Fermiamoci allora un giorno, sabato 7 luglio, e indossiamo tutti una maglietta, un indumento rosso, come quei bambini. Perché mettersi nei panni degli altri – cominciando da quelli dei bambini, che sono patrimonio dell’umanità – è il primo passo per costruire un mondo più giusto, dove riconoscersi diversi come persone e uguali come cittadini.”

 

Una giornata per riflettere e per provare davvero a mettersi nei panni degli altri.

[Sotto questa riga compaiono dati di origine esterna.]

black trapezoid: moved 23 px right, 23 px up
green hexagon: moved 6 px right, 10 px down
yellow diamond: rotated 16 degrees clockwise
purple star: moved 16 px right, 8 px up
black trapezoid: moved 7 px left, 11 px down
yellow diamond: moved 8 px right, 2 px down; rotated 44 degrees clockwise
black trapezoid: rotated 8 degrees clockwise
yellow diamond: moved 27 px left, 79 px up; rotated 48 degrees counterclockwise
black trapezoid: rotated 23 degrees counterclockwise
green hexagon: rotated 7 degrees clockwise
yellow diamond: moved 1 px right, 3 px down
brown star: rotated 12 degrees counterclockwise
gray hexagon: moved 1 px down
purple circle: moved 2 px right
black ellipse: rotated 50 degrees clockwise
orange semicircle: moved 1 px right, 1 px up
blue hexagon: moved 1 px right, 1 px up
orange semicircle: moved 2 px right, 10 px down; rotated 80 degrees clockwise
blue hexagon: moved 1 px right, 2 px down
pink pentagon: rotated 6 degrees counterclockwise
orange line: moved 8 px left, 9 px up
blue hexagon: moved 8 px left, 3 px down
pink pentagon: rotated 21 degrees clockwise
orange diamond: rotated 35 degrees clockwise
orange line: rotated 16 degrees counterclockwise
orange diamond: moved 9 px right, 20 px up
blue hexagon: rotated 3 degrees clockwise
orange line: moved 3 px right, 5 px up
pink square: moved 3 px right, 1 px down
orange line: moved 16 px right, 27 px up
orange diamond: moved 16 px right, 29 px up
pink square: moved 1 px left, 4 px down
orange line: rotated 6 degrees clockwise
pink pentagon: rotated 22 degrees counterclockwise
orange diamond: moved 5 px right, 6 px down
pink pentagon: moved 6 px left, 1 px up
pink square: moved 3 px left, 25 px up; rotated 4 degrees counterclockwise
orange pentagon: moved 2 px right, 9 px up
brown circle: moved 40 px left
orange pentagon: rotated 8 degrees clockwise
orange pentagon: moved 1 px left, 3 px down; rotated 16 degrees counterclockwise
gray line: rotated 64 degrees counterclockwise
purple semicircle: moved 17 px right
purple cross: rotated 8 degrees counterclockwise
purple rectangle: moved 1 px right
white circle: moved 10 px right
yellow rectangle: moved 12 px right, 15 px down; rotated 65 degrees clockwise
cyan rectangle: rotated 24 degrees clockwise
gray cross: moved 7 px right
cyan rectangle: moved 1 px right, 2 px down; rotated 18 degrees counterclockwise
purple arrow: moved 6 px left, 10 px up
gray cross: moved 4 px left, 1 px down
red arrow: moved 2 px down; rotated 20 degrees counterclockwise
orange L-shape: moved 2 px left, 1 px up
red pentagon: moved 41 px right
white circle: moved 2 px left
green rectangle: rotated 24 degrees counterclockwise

“Sabato 7 luglio indossiamo una maglietta rossa per un’accoglienza capace di coniugare sicurezza e solidarietà” è l’appello che don Luigi Ciotti, presidente nazionale Libera e Gruppo Abele, Francesco Viviano, giornalista, Francesca Chiavacci, presidente nazionale Arci, Stefano Ciafani, presidente nazionale Legambiente e Carla Nespolo, presidente nazionale ANPI fanno a tutti noi.

 

 

 

Se fosse tuo figlio – di Sergio Guttilla

Se fosse tuo figlio
riempiresti il mare di navi 
di qualsiasi bandiera. 

Vorresti che tutte insieme 
a milioni 
facessero da ponte 
per farlo passare.

Premuroso, 
non lo lasceresti mai da solo
faresti ombra 
per non far bruciare i suoi occhi, 
lo copriresti 
per non farlo bagnare
dagli schizzi d’acqua salata. 

Se fosse tuo figlio ti getteresti in mare, 
uccideresti il pescatore che non presta la barca, urleresti per chiedere aiuto, 
busseresti alle porte dei governi 
per rivendicarne la vita. 

Se fosse tuo figlio oggi saresti a lutto, 
odieresti il mondo, odieresti i porti 
pieni di navi attraccate.
Odieresti chi le tiene ferme e lontane
Da chi, nel frattempo
sostituisce le urla 
Con acqua di mare.

Se fosse tuo figlio li chiameresti
vigliacchi disumani, gli sputeresti addosso. 
Dovrebbero fermarti, tenerti, bloccarti
vorresti spaccargli la faccia, 
annegarli tutti nello stesso mare. 

Ma stai tranquillo, nella tua tiepida casa
non è tuo figlio, non è tuo figlio. 
Puoi dormire tranquillo
E sopratutto sicuro. 
Non è tuo figlio. 

È solo un figlio dell’umanitá perduta,
dell’umanità sporca, che non fa rumore. 

Non è tuo figlio, non è tuo figlio. 
Dormi tranquillo, certamente 
non è il tuo. 

Sergio Guttilla 
—-
29 giugno 2018
Dedicata ai 100 morti in mare, morti affogati
in attesa di una nave che li salvasse.